Are Bengaluru’s house demolitions justified?Nikitha Sattiraju
Bengaluru, once known as the city of thousand lakes has been dehydrated by the unfettered growth of concrete in the recent years. Less than a 100 lakes remain today and according to a study conducted by the Energy and Wetlands Research Group, under the direction of Professor T V Ramachandran, 90 percent of them are either polluted or encroached upon. Industries as well as residential and commercial buildings let out toxic effluents and sewage water directly into the lakes. The city was shocked when thousands of dead fish emerged in Ulsoor Lake in March this year, and again when Varthur, Bellandur and Yemalur lakes overflowed with foam (which eventually led to Bellandur Lake catching fire twice) in May. These incidents were a manifestation of the widespread contamination of natural resources in the city. We ran a month-and-a-half long Save Bengaluru campaign to highlight problems like ecological pollution, inadequate waste management and decreasing green cover, all of which will make the city unlivable in the next five years.
The glaring consequences of this unsustainable urban sprawl however, were realised after the August floods brought the city to a screeching halt and submerged close to 600 houses.
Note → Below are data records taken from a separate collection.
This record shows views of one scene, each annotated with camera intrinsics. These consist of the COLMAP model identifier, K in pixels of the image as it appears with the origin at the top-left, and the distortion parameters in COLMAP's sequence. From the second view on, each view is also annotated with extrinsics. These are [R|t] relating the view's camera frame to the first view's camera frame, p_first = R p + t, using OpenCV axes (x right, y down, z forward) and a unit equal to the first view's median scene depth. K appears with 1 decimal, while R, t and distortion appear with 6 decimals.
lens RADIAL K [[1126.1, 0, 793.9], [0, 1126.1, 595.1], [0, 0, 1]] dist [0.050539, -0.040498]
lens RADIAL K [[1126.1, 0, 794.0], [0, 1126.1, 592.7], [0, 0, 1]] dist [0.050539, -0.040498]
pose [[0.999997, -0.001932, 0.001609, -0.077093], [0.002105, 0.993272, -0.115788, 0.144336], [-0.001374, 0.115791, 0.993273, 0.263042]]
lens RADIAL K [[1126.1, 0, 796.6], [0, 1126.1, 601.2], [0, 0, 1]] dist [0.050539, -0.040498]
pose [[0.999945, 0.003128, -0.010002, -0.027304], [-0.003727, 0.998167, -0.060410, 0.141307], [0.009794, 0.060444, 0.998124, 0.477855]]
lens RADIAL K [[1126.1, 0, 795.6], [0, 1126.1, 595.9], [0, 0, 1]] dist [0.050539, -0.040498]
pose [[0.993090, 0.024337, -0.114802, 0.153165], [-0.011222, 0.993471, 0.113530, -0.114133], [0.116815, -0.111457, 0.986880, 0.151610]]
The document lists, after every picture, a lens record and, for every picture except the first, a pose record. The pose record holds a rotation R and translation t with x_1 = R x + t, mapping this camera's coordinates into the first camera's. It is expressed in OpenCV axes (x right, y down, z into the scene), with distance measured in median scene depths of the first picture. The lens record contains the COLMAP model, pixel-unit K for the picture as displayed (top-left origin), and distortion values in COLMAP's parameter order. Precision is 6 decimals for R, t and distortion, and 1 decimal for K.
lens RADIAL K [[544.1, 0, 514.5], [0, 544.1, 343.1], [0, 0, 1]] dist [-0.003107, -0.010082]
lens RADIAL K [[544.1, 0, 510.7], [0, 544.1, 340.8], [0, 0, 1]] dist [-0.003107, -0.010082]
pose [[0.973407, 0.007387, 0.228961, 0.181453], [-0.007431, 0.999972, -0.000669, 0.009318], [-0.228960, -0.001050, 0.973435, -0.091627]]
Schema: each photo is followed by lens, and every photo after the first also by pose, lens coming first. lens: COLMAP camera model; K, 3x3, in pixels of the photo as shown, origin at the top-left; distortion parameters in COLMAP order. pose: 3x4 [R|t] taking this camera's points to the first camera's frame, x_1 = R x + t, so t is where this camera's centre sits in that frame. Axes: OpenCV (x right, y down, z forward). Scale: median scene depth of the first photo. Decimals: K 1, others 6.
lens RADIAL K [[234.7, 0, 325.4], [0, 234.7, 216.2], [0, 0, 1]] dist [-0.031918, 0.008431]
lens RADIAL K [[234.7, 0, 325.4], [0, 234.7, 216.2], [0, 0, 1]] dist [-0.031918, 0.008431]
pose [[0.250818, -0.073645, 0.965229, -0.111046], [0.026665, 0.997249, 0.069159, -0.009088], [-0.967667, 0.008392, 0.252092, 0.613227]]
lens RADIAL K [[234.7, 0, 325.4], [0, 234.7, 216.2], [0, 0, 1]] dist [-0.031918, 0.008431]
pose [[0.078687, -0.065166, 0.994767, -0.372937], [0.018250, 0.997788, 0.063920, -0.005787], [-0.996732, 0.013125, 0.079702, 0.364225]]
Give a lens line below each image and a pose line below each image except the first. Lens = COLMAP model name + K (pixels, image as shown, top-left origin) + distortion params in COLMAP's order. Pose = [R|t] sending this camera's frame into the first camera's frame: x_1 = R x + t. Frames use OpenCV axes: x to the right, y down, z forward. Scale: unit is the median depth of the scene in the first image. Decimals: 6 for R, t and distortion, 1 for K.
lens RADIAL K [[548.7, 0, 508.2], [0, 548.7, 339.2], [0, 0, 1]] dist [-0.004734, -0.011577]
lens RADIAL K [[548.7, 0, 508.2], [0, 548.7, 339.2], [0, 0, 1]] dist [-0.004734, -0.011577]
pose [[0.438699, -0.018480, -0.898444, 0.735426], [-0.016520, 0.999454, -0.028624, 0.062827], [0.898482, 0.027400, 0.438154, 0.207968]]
Government officials hold the over 1,000 encroachments on storm water drains (SWDs) and wetlands responsible for the flooding. The high court of Karnataka had ordered local authorities to remove the encroachments in 2014. But the demolition was suspended after some citizens managed to get a stay from the court. After this year’s floods however, the state government, under immense pressure and criticism for its poor management, directed the Bruhat Bengaluru Mahanagara Palike (BBMP) to conduct demolition drives immediately. Out of the 1,923 identified encroachments, 822 were razed before the floods. The BBMP is determined to clear the remaining sites as soon as possible. Its persistence has alarmed residents across the city, who are afraid their homes might be next.
The extent of encroachment became evident when a former corporator of the BBMP claimed that nearly 30 tech parks and 2,300 buildings constructed by well-known builders were built on SWDs. The government has filed First Information Reports (FIRs) against several BBMP and Bangalore Development Authority (BDA) officials for sanctioning constructions on SWDs and lake beds. Six builders are also facing charges for illegal encroachment in collusion with officials. The people who stand to lose the most in this fallout are the ones who unwittingly invested in or rented such properties. They even have supporting land documents in their possession which were issued to them by the BBMP itself. However, the Palike blames its corrupt officials for issuing the papers.
But why should the public pay for government wrongs? Some of these people have been living on the properties for generations and now have to see their homes destroyed because of the corrupt practices of representatives. And at a time when Bengaluru is constricted for space and builders are encroaching on prohibited land, why is the government allowing more constructions? This, when there are already over 80,000 unsold houses in the city.
The BBMP seem to be carrying out large-scale demolition without a contingency plan. The city’s residents are not receiving any assurances from the authorities. It is understandable that the civic body has to take a tough stance considering the internal corruption and allegations of incompetence. But it has to protect the citizens at the same time. Instead of razing all encroaching buildings, the city could focus on the ones that have the highest chances of increasing flood risk. And when demolition is inevitable, officials should first ensure alternate accommodation to the residents. The government should be more transparent in its functioning and follow through on its promises of strict action against all parties involved in corrupt dealings, prominent or otherwise.
In the long run, the city should focus on sustainable development and check its indiscriminate growth to avoid a situation that would necessitate such action once again.